The new technique paves the way for imaging individual molecules
(Nanowerk News) An international research team has for the first time successfully used X-rays for an imaging technique that exploits a specific quantum property of light. As the researchers explain in their work just published in the journal Physical Review Letter (“Imaging via X-Ray Fluorescence Photon Correlation”), this technique could enable imaging of non-crystalline macromolecules.
The research team, led by Henry Chapman, distinguished scientist at DESY and professor at Universität Hamburg, used highly intense X-ray pulses from the European XFEL free electron laser to generate fluorescence photons that arrived almost simultaneously at the detector – within the window. shorter than a femtosecond (a quarter trillionth of a second). By calculating the photon-photon correlation of the X-ray fluorescence emitted by an irradiated copper atom, an emission image can be obtained.
The structures of materials and macromolecules are usually determined on the atomic scale using X-ray crystallography. While the technique relies on coherent X-ray scattering, incoherent processes such as fluorescence emission can predominate even though they are not useful for diffraction measurements. Instead, they add fog or a featureless background to the measured data.
But already in the 1950s, two British astronomers showed that it was indeed possible to extract structural information from the light emitted by self-luminous sources – in their case from stars. Robert Hanbury Brown and Richard Twiss’ method – called intensity interferometry – opened new doors to understanding light and started the field of quantum optics.
Recently, scientists from the University of Erlangen, the Max Planck Institute for Structure and Dynamics of Matter and DESY proposed that intensity interferometry could be adapted for atomic resolution imaging using X-ray fluorescence. The challenge in extending this idea to X-rays is that the photon coherence time, which determines the time interval available for photon-photon correlation, is extremely short. This is governed by the radiative decay time of the excited atoms, which for a copper atom is about 0.6 femtoseconds.
Now the group, along with scientists from Uppsala University and Europe’s XFEL have overcome that challenge by using femtosecond duration XFEL pulses from the facility to initiate X-ray fluorescence photons in coherence time.
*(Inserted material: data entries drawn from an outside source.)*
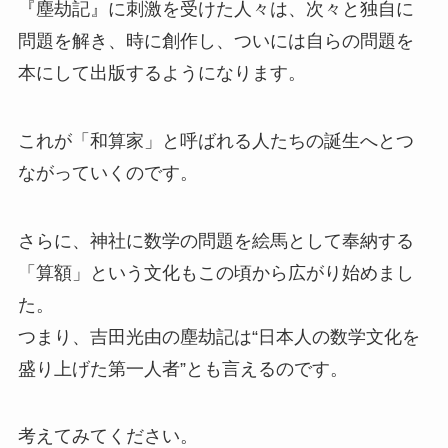
『塵劫記』に刺激を受けた人々は、次々と独自に
問題を解き、時に創作し、ついには自らの問題を
本にして出版するようになります。
これが「和算家」と呼ばれる人たちの誕生へとつ
ながっていくのです。
さらに、神社に数学の問題を絵馬として奉納する
「算額」という文化もこの頃から広がり始めまし
た。
つまり、吉田光由の塵劫記は“日本人の数学文化を
盛り上げた第一人者”とも言えるのです。
考えてみてください。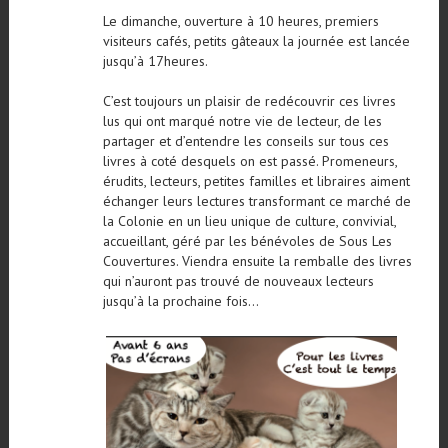
Le dimanche, ouverture à 10 heures, premiers
visiteurs cafés, petits gâteaux la journée est lancée
jusqu’à 17heures.
C’est toujours un plaisir de redécouvrir ces livres
lus qui ont marqué notre vie de lecteur, de les
partager et d’entendre les conseils sur tous ces
livres à coté desquels on est passé. Promeneurs,
érudits, lecteurs, petites familles et libraires aiment
échanger leurs lectures transformant ce marché de
la Colonie en un lieu unique de culture, convivial,
accueillant, géré par les bénévoles de Sous Les
Couvertures. Viendra ensuite la remballe des livres
qui n’auront pas trouvé de nouveaux lecteurs
jusqu’à la prochaine fois…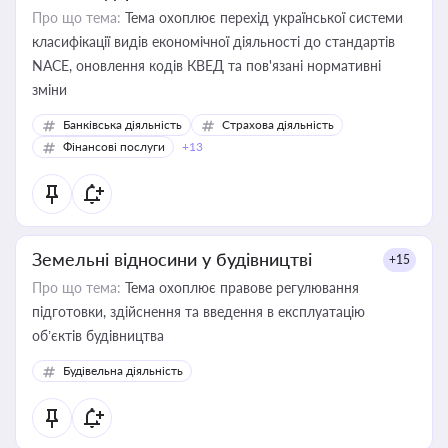
Про що тема:
Тема охоплює перехід української системи
класифікації видів економічної діяльності до стандартів
NACE, оновлення кодів КВЕД та пов'язані нормативні
зміни
Банківська діяльність
Страхова діяльність
Фінансові послуги
+13
Земельні відносини у будівництві
+15
Про що тема:
Тема охоплює правове регулювання
підготовки, здійснення та введення в експлуатацію
об’єктів будівництва
Будівельна діяльність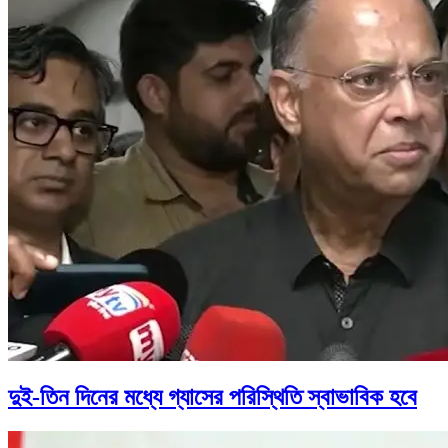
দুই-তিন দিনের মধ্যে গ্যাসের পরিস্থিতি স্বাভাবিক হবে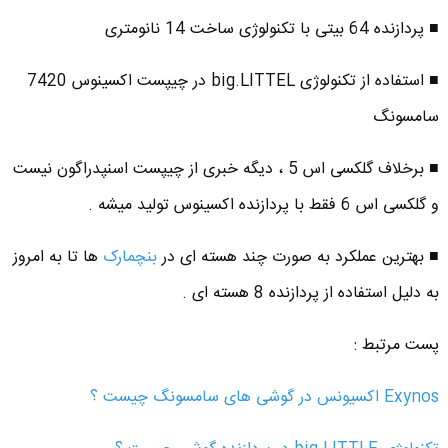
■ پردازنده 64 بیتی با تکنولوژی ساخت 14 نانومتری
■ استفاده از تکنولوژی big.LITTEL در چیپست اکسینوس 7420
سامسونگ
■ برخلاف گلکسی اس 5 ، دیگه خبری از چیپست اسنپدراگون نیست
و گلکسی اس 6 فقط با پردازنده اکسینوس تولید میشه .
■ بهترین عملکرد به صورت چند هسته ای در
بنچمارک
ها تا به امروز
به دلیل استفاده از پردازنده 8 هسته ای .
پست مرتبط :
Exynos اکسیونس در گوشی های سامسونگ چیست ؟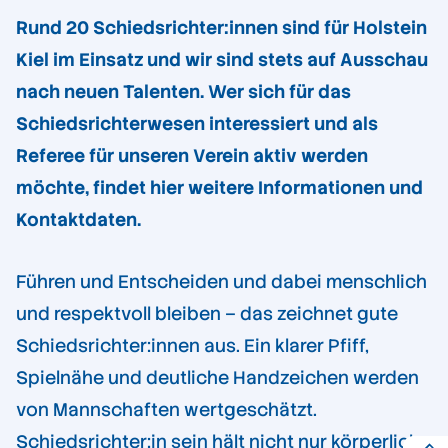
Rund 20 Schiedsrichter:innen sind für Holstein
Kiel im Einsatz und wir sind stets auf Ausschau
nach neuen Talenten. Wer sich für das
Schiedsrichterwesen interessiert und als
Referee für unseren Verein aktiv werden
möchte, findet hier weitere Informationen und
Kontaktdaten.
Führen und Entscheiden und dabei menschlich
und respektvoll bleiben – das zeichnet gute
Schiedsrichter:innen aus. Ein klarer Pfiff,
Spielnähe und deutliche Handzeichen werden
von Mannschaften wertgeschätzt.
Schiedsrichter:in sein hält nicht nur körperlich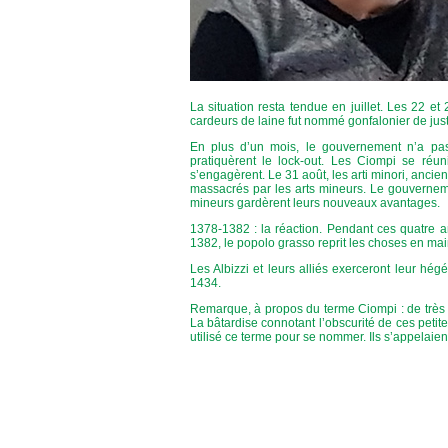
La situation resta tendue en juillet. Les 22 et
cardeurs de laine fut nommé gonfalonier de just
En plus d’un mois, le gouvernement n’a pas 
pratiquèrent le lock-out. Les Ciompi se réun
s’engagèrent. Le 31 août, les arti minori, anci
massacrés par les arts mineurs. Le gouverneme
mineurs gardèrent leurs nouveaux avantages.
1378-1382 : la réaction. Pendant ces quatre an
1382, le popolo grasso reprit les choses en main.
Les Albizzi et leurs alliés exerceront leur hég
1434.
Remarque, à propos du terme Ciompi : de très 
La bâtardise connotant l’obscurité de ces petit
utilisé ce terme pour se nommer. Ils s’appelaien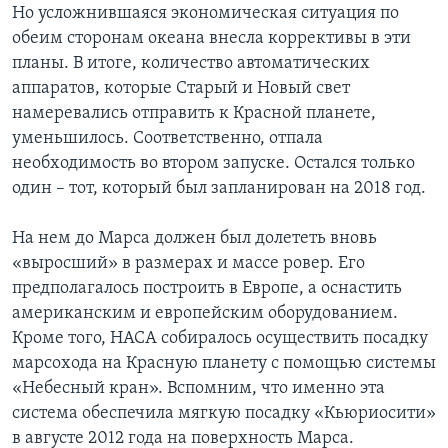
Но усложнившаяся экономическая ситуация по
обеим сторонам океана внесла коррективы в эти
планы. В итоге, количество автоматических
аппаратов, которые Старый и Новый свет
намеревались отправить к Красной планете,
уменьшилось. Соответственно, отпала
необходимость во втором запуске. Остался только
один – тот, который был запланирован на 2018 год.
На нем до Марса должен был долететь вновь
«выросший» в размерах и массе ровер. Его
предполагалось построить в Европе, а оснастить
американским и европейским оборудованием.
Кроме того, НАСА собиралось осуществить посадку
марсохода на Красную планету с помощью системы
«Небесный кран». Вспомним, что именно эта
система обеспечила мягкую посадку «Кьюриосити»
в августе 2012 года на поверхность Марса.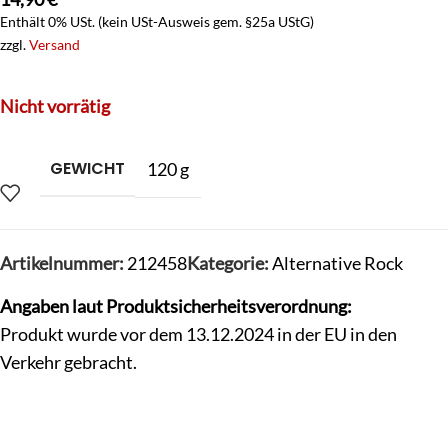
Enthält 0% USt. (kein USt-Ausweis gem. §25a UStG)
zzgl.
Versand
Nicht vorrätig
GEWICHT
120 g
Artikelnummer:
212458
Kategorie:
Alternative Rock
Angaben laut Produktsicherheitsverordnung:
Produkt wurde vor dem 13.12.2024 in der EU in den
Verkehr gebracht.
They produced a source consisting of two fluorescence dots in copper foil and measured the fluorescence on a million-pixel detector placed eight meters away. “For this pioneering experiment, we collected more than three petabytes of data, the largest ever for an experiment in a European XFEL,” explains lead author Fabian Trost of the Center for Free Electron Laser Science (CFEL) at DESY. “However, because the signal scales with the square of intensity, we saw that it might be possible to reduce this substantially in our future experiments.”
Only about 5000 photons were detected in each illumination pulse, and a cumulative count of over 58 million shots gives only a featureless uniform distribution. However, when they added up the photon-photon correlations, a fringe pattern emerged, similar to the famous double slit experiment. This fringe pattern is a smoke gun showing the interference of separate X-ray photons. The fringe patterns are then analyzed as if from a coherent wave field to reconstruct an image of the fluorescent source, which consists of two well-separated points.
“Although the idea of independent wave interference in coherence time can be understood classically and can be noticed in radio station interference for example, with X-rays we are dealing with high energy quanta a lot,” said Chapman, who is a researcher in CUI’s Cluster of Excellence: Advanced Imaging of matter. “Each fluorescence photon is born in an atom, and this photon is then placed at a certain pixel of our detector. However, these photons carry hidden information that is only revealed when high-level photon-photon correlations are examined.”
Scientists now hope to combine this new method with diffraction to image single molecules. Fluorescence will provide specific sub-structures for certain atoms and even specific chemical states of those atoms, which can help reveal the function of important enzymes such as those involved in photosynthesis.